I’ll admit I am not sure if that is technically true or not, with my context below:
On several homes I know of purchased in Texas in the 70s-80s although only the husband’s name is on the deed, real estate lawyers and others claim they are jointly owned. My own parents jointly purchased a house in 1977 in Texas, the deed says John Smith, my mothers name is nowhere on it but when I recently inquired about probate I was told it is jointly owned, at the time they just didn’t put the wife on the deed. I honestly don’t know.
So it is a house owned by a man, but considered joint property?
This http://www.frieslandlaw.com/Docs/EP9.pdf
Seems to say that the real estate “community property” goes 100% to the spouse if the children are children of both. If the husband had adopted them, presumably that gave them the same status as natural children, so I would guess case B applies and the estate as settled on the wife’s death is correct.
Here in the U.K., once probate is done, it’s done, generally speaking. If there was no will, then everything will have gone to the husband. If she had been left things in trust for her children (e.g. by her own parents) then that would have been handled at the time.
Yes, in most situations a will once settled, like a court case, is finished. (I suppose absent evidence of fraud, etc.) There must be a time period to appeal or contest, then it’s set in stone.

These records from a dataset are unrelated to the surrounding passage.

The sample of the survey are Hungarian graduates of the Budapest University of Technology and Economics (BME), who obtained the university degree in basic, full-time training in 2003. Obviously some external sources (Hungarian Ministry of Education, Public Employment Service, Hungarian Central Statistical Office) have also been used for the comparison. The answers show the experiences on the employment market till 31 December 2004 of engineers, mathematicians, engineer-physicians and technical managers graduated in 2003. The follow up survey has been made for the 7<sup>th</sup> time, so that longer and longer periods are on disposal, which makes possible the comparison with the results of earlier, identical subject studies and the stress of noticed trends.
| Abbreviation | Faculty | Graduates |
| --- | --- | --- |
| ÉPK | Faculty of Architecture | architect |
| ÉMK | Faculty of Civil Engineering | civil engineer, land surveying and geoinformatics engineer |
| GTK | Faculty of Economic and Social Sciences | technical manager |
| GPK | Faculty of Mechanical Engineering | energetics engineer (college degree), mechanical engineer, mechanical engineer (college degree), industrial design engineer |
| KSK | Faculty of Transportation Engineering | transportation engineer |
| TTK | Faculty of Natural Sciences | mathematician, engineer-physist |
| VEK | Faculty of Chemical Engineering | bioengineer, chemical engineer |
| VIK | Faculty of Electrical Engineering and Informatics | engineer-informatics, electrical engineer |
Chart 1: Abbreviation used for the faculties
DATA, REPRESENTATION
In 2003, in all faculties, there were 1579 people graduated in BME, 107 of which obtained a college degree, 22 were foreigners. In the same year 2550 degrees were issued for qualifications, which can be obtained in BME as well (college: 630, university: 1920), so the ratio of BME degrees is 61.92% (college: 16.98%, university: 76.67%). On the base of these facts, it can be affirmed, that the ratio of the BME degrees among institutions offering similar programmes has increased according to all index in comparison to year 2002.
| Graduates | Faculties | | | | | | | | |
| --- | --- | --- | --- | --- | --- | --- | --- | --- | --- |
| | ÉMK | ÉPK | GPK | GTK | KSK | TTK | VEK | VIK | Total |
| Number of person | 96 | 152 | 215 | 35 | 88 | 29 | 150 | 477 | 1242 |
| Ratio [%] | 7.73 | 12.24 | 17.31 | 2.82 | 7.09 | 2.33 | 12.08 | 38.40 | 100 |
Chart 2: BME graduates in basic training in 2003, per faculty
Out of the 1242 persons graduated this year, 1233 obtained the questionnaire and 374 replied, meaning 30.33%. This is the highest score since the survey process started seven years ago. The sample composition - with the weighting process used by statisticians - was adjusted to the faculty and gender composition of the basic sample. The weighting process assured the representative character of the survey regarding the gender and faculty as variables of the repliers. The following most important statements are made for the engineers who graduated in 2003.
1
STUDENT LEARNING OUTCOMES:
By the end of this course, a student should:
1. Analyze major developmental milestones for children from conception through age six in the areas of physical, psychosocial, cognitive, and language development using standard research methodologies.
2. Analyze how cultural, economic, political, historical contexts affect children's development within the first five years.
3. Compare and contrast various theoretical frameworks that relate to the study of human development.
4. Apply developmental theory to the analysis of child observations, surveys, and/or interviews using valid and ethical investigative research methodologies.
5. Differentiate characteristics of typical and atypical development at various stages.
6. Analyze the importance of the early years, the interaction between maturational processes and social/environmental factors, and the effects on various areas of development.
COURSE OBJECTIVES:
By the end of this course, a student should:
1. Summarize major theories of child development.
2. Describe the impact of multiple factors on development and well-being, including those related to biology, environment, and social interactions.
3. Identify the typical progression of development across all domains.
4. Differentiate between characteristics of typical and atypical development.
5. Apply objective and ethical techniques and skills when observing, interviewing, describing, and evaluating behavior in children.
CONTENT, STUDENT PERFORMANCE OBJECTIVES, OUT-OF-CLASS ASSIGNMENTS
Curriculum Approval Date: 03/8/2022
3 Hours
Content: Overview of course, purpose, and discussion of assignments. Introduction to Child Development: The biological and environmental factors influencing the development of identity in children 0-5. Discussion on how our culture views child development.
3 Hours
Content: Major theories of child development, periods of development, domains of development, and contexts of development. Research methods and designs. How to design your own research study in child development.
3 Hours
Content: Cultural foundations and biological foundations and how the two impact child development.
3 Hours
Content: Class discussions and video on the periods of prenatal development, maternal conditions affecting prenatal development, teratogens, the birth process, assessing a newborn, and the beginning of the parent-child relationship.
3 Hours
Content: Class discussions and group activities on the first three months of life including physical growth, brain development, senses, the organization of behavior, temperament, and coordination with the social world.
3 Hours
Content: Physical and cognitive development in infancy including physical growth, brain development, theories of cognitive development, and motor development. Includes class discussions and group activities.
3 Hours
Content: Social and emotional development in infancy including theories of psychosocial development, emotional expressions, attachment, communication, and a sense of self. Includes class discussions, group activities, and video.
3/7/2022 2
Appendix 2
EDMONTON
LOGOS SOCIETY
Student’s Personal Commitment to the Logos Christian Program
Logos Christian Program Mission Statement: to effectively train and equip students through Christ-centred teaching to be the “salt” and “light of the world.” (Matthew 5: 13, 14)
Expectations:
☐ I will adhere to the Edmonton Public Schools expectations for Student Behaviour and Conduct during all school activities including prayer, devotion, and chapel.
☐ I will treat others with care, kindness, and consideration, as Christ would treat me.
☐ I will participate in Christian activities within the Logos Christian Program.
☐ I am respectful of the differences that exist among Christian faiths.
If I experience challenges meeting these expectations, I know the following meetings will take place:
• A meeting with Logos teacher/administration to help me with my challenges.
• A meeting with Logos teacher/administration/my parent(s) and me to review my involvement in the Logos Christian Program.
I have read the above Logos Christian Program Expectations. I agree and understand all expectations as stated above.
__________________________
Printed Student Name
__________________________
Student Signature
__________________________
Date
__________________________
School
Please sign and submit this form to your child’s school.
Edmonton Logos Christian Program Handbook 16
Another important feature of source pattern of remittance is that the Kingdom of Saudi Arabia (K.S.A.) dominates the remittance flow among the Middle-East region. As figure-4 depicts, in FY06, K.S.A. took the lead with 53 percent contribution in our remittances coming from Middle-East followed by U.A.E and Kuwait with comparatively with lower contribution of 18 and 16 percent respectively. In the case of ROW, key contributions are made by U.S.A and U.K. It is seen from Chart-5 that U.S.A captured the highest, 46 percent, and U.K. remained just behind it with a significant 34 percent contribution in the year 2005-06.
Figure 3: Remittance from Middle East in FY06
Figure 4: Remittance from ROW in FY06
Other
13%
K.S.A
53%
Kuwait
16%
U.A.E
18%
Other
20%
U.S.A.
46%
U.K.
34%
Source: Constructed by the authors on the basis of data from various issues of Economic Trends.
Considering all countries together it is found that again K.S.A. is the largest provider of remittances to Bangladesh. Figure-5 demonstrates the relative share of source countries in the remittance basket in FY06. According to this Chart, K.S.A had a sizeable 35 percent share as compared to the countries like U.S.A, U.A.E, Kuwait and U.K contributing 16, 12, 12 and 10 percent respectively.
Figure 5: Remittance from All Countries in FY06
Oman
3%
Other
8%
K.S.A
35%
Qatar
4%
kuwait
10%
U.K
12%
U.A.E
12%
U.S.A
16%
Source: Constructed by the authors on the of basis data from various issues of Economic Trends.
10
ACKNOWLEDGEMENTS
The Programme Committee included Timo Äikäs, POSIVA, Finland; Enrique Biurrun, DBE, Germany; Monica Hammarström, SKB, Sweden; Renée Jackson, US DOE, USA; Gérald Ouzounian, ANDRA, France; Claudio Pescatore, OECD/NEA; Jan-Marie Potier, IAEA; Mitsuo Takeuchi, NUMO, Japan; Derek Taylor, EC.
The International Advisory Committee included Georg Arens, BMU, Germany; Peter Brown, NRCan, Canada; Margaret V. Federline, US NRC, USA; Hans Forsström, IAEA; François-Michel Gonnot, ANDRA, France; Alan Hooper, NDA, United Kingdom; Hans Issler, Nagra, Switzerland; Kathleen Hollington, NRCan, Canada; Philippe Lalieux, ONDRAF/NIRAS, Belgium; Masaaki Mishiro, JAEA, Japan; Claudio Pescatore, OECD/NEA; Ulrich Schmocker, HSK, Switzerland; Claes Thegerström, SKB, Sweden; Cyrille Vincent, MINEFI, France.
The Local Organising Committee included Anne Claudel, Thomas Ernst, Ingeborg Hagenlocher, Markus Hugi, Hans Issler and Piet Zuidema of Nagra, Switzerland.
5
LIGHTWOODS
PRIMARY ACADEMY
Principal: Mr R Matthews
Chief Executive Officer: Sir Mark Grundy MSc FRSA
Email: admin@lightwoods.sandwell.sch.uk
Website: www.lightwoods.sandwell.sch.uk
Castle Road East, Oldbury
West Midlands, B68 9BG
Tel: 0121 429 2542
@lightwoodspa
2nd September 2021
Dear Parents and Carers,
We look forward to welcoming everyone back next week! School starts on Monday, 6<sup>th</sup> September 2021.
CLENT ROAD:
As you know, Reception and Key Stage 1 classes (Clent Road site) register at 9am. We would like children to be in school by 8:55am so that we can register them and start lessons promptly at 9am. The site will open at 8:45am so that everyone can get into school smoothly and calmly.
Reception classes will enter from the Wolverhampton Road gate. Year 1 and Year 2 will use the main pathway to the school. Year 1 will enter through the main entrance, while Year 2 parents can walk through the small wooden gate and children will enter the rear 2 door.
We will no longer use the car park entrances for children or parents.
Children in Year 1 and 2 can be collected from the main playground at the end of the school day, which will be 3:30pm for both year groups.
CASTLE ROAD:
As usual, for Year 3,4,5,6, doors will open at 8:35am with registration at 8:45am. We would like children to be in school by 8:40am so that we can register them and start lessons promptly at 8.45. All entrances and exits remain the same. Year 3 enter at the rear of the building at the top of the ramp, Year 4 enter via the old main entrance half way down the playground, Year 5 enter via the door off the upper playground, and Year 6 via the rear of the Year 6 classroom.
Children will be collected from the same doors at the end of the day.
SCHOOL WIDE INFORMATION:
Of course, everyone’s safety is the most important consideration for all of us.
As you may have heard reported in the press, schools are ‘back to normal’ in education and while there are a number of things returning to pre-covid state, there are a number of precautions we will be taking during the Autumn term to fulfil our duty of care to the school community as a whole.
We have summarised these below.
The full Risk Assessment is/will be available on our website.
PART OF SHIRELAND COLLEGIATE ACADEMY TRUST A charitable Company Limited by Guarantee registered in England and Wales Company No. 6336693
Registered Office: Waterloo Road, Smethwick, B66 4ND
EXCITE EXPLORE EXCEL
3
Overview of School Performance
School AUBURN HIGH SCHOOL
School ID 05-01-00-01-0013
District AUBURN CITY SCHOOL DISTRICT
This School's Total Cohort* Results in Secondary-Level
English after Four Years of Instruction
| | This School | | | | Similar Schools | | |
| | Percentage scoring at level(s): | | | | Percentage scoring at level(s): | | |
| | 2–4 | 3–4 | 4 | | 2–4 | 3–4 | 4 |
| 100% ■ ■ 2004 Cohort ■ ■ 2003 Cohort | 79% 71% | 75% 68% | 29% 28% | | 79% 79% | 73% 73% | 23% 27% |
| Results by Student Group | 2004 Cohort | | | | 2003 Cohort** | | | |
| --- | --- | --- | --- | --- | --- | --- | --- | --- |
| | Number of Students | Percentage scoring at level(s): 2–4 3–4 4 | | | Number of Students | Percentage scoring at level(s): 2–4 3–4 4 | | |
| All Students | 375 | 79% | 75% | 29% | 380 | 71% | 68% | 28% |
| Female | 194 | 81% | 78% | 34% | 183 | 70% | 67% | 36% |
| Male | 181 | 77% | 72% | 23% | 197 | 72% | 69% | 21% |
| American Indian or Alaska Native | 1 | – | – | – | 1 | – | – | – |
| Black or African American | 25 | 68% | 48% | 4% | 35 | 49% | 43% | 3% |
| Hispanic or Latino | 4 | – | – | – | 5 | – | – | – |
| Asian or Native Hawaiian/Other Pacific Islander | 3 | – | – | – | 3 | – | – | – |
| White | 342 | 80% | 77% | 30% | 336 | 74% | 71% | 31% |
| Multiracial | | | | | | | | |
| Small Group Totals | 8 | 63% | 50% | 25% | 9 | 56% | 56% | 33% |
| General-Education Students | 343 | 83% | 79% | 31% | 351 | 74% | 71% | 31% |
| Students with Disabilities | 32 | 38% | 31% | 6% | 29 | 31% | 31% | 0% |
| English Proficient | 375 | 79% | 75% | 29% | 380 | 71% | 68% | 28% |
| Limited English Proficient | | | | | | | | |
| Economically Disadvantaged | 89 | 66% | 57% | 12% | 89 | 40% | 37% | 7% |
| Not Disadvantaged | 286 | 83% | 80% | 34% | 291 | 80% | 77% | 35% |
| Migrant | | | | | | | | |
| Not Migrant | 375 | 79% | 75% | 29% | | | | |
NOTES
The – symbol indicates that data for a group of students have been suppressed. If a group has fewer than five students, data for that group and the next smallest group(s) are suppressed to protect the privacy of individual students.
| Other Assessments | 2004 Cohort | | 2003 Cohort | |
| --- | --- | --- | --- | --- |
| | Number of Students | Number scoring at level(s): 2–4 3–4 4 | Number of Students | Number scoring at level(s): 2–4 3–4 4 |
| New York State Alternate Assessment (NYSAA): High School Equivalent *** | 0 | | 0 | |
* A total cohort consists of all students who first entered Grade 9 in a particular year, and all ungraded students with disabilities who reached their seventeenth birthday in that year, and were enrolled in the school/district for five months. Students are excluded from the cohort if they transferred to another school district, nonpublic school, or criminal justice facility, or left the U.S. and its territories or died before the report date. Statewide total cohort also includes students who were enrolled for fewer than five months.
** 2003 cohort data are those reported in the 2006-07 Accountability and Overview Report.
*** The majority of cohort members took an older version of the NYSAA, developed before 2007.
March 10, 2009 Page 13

For precisely the reason cited - nobody wants to re-open decades-old legal issues where many of the parties are gone or have forgotten the details. Nobody wants a title to be as fragile as the next sharp lawyer. The whole system would fall apart if you buy a property in good faith, (or loan against it) only to have it yanked out from under you.
Note the link I posted has a number of situations, but in general - one way or another, the family home goes to the surviving spouse as either a life lease or as full title. Nobody wants to toss a widow out on the street at 80.
the situation is interesting and addresses to some extent a question a friend of mine had. he and his new wife bought a home. he has 2 kids so does she. Whoever dies first the other one gets full title and the first one’s kids get nothing.
Mind you, this is intestate rules. With a will you can do (almost) anything.
md2000, if your friends are in Texas and each spouse has two children by other people, the Texas rules on intestacy will split the house between the surviving spouse and the two children of the decedent.